- Decades:: 2000s; 2010s; 2020s;
- See also:: Other events of 2023; Timeline of Guinea-Bissauan history;

= 2023 in Guinea-Bissau =

Events in the year 2023 in Guinea-Bissau.

==Incumbents==
- President: Umaro Sissoco Embaló
- Prime Minister:
  - Nuno Gomes Nabiam (until 8 August)
  - Geraldo Martins (8 August – 20 December)
  - Rui Duarte de Barros (20 December onwards)

==Events==
Ongoing — COVID-19 pandemic in Guinea-Bissau
- 4 June - 2023 Guinea-Bissau legislative election
- 8 July - Geraldo Martins is appointed as the prime minister of Guinea-Bissau.
- 18 October - Guinea-Bissau's capital Bissau experiences a major blackout after Turkish energy firm Karpowership cuts the supply of electricity to the city over an unpaid bill of at least $15m.

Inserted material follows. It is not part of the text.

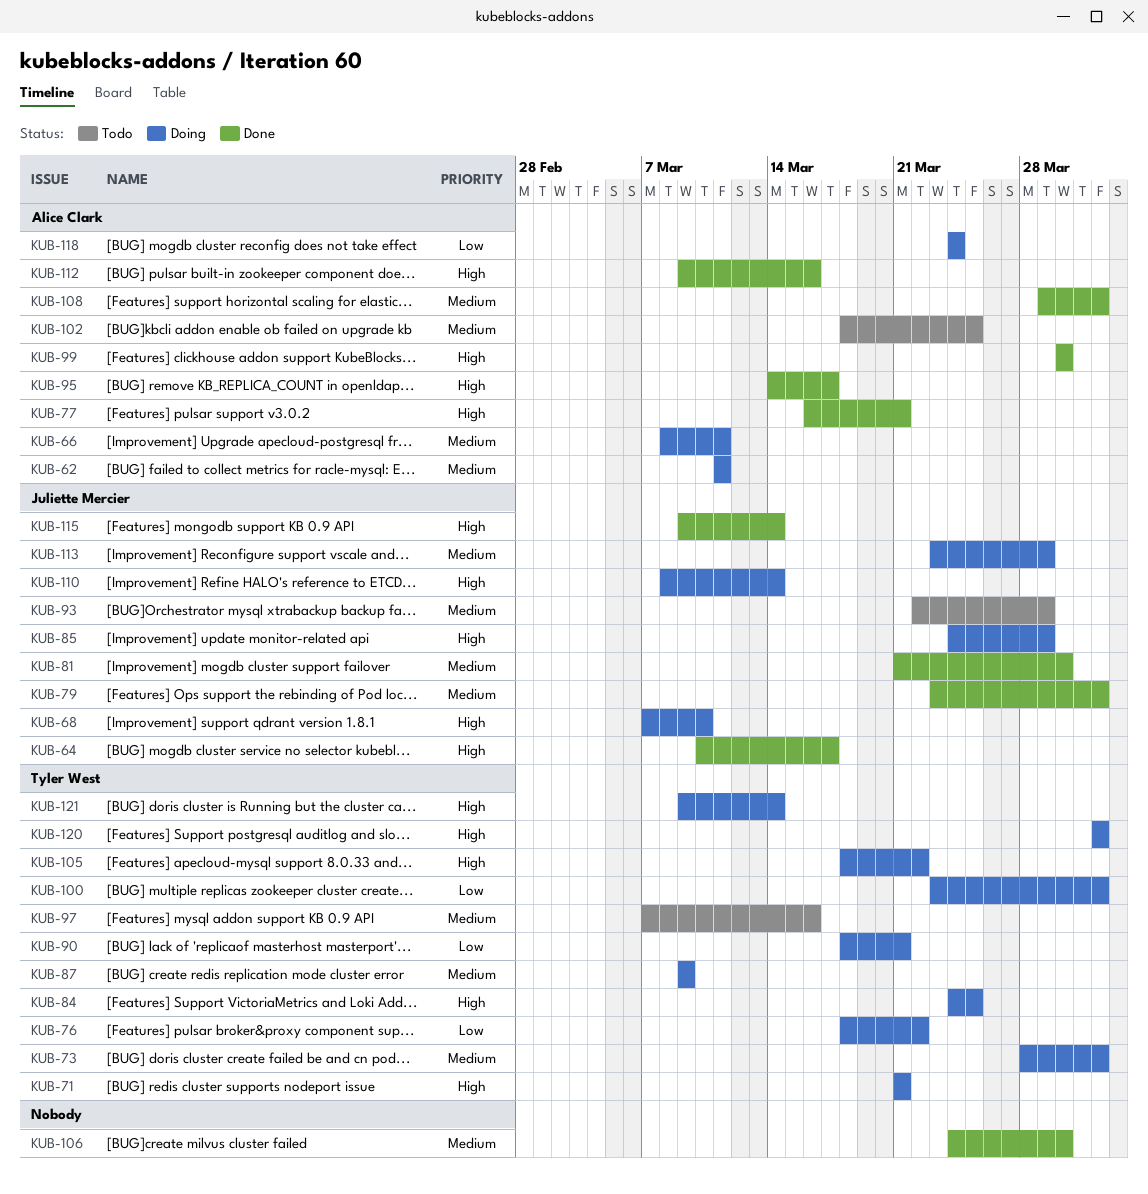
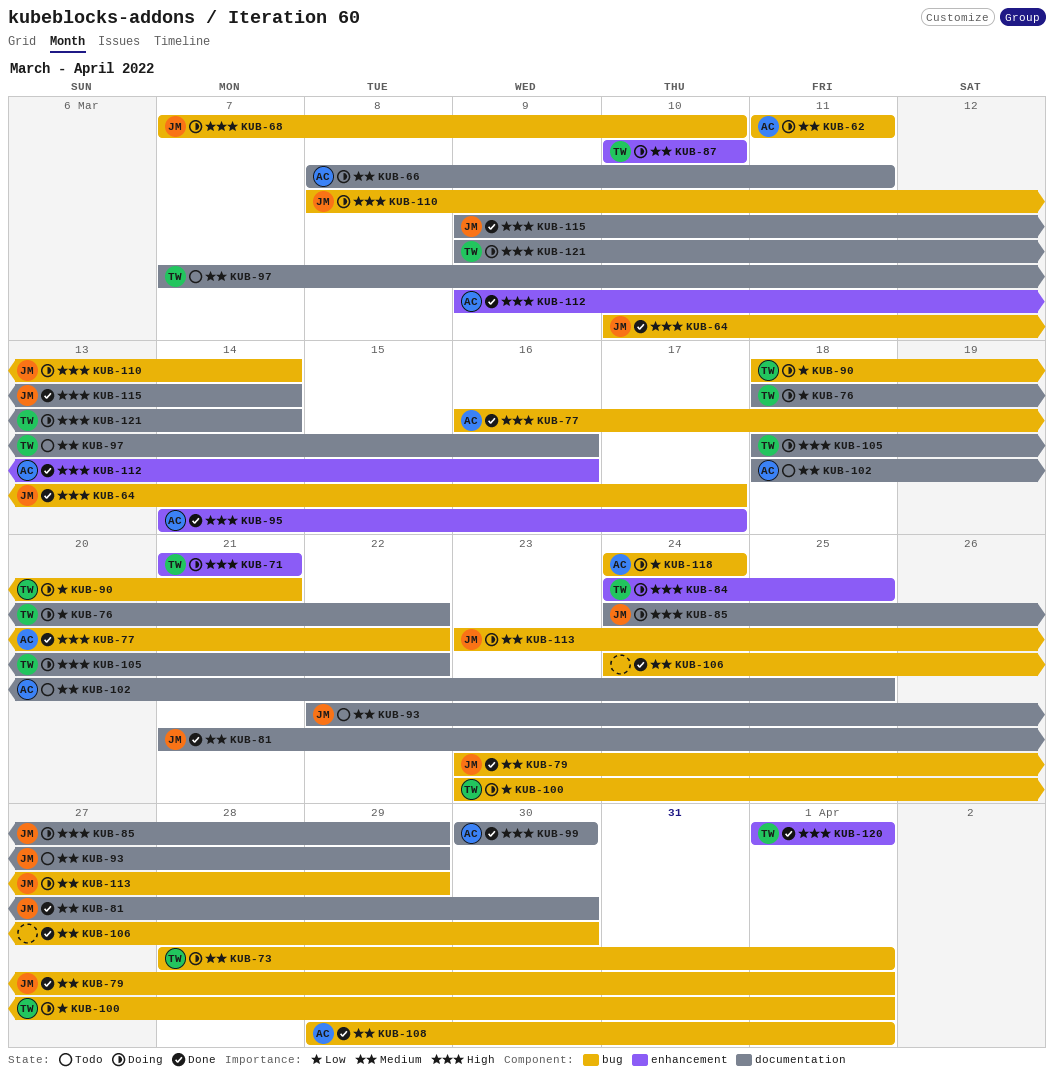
KUB-77, due: Mar 21 -> Mar 22
KUB-87, start: Mar 9 -> Mar 10
KUB-87, due: Mar 9 -> Mar 10
KUB-120, status: Doing -> Done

The Guinea-Bissauan government says the outstanding amount will be paid within 15 days.
- 30 November-1 December - Clashes break out in Bissau between government forces and units of the National Guard who had released two ministers accused of corruption from detention. The clashes end with the arrest of National Guard commander Colonel Victor Tchongo and the recapture of the two ministers. President Umaro Sissoco Embaló calls the events as an attempted coup.
- 4 December - Embalo dissolves the National People's Assembly.
- 20 December - Embalo dismisses Geraldo Martins as prime minister and replaces him with Rui Duarte de Barros.